WHAT IS NEEDED :: Look through the records below and collect all lines that hold the string "right".

Records from a collection ::
============================================================

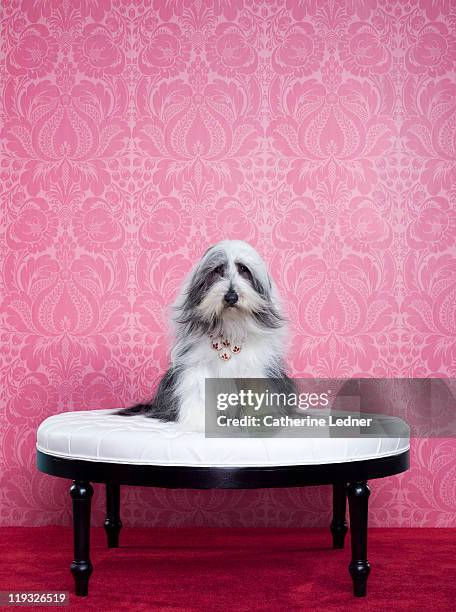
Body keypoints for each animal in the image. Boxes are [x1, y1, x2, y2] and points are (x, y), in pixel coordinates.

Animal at [116, 237, 296, 432]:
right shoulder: (197, 366)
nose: (231, 297)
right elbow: (198, 394)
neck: (230, 327)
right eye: (217, 270)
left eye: (243, 269)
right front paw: (199, 423)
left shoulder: (254, 369)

============================================================

EXPECTED ANSWER ::
right shoulder: (197, 366)
right elbow: (198, 394)
right eye: (217, 270)
right front paw: (199, 423)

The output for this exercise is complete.